All we need to do is modify the cowboy_handler. The simplest code that assume no error will be like this.

init( Req, State ) ->
    P = cowboy_req:parse_qs(Req),
    { _, A } = lists:keyfind(<<"a">>, 1, P ),
    { _, B } = lists:keyfind(<<"b">>, 1, P ),
    Sum = integer_to_binary( binary_to_integer(A) + binary_to_integer(B) ),
    Req_1 = cowboy_req:reply( 200,
        #{<<"content-type">> => <<"text/plain">>},
        Sum, Req ),
    {ok, Req_1, State ).

Well, it's not bad. But I want to deal the the error.

Suppose, the users forget the query parameters.


$ curl "http://localhost:8080/"
$ curl "http://localhost:8080/?a=1"
$ curl "http://localhost:8080/?b=1"

If this happend, our code failed the pattern match because lists:keyfind returns false.


{ _, A } = false,

In such cases, I want to reply with the helpful error messages like this.


$ curl "http://localhost:8080/"
Error: missing query parameter a, b.
$ curl "http://localhost:8080/?a=1"
Error: missing query parameter b.
$ curl "http://localhost:8080/?b=1"
Error: missing query parameter a.

We can do condional branching with either case expression or function pattern match.

Another type of error is although the query paramters are present, it has a string that cannot be parsed as an integer.


$ curl "http://localhost:8080/?a=abc&b=123"

I would like to reply with helpful error messages in this case too.

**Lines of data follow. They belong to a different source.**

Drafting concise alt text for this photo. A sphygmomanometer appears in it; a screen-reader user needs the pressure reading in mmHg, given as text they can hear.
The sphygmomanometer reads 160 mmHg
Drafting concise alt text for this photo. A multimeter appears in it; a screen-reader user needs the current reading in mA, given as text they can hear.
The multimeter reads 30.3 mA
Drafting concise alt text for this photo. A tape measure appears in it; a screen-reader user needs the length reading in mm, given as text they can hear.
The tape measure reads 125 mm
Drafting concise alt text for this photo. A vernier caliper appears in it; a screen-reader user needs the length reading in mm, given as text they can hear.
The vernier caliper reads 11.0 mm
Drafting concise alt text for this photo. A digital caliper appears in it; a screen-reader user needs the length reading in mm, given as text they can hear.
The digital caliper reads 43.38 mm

After consdering the various code, I come up with this code. It's too verbose and ugly but I think alternatives are worse.

init( Req, State ) ->
    P = cowboy_req:parse_qs(Req),
    A = lists:keyfind( <<"a">>, 1, P ),
    B = lists:keyfind( <<"b">, 1, P ),
    { Http_status_code, Answer } = process( A, B ),

    Req_1 = cowboy_req:reply( Http_status_code,
        #{&lt;&lt;"content-type"&gt;&gt; =&gt; &lt;&lt;"text/plain"&gt;&gt;},
        Answer, Req ),
    { ok, Req_1, State }.

process/2 is set of function that ultimately returns { integer(), iodata() }. Here is the verbose code.

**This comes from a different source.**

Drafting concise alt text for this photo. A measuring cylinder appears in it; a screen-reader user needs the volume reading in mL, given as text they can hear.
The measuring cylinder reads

%% for missing query parameters.
process( false, false )     -> { 400, <<"Error: missing query parameter a, b.\n">> } ;
process( false, _ )         -> { 400, <<"Error: missing query parameter a.\n">> } ;
process( _, false )         -> { 400, <<"Error: missing query parameter b.\n">> } ;
%% for invalid query parameters
process( badarg, bardarg)   -> { 400, <<"Error: invalid query parameter a, b.\n">> } ;
process( badarg, _ )        -> { 400, <<"Error: invalid query parameter a.\n">> } ;
process( _, bardarg)        -> { 400, <<"Error: invalid query parameter b.\n">> } ;
% lists:keyfind succeeded.
process( { _, A }, { _, B } ) ->
    process(
        try binary_to_integer( A ) catch error:badarg -> badarg end,
        try binary_to_integer( B ) catch error:badarg -> badarg end
    ) ;
% no invalid query parameter. return the result.
process( A, B ) ->
    { 200, { integer_to_binary( A + B ), <<"\n">> } } .

The -spec attribute for this process/2 is abomination.

-spec process(
    { bitstring(), bitstring() } | false | badarg | integer(),
    { bitstring(), bitstring() } | false | badarg | integer()
)  -> { integer(), iodata() }.

Well, at least, I understand the error handling of Erlang.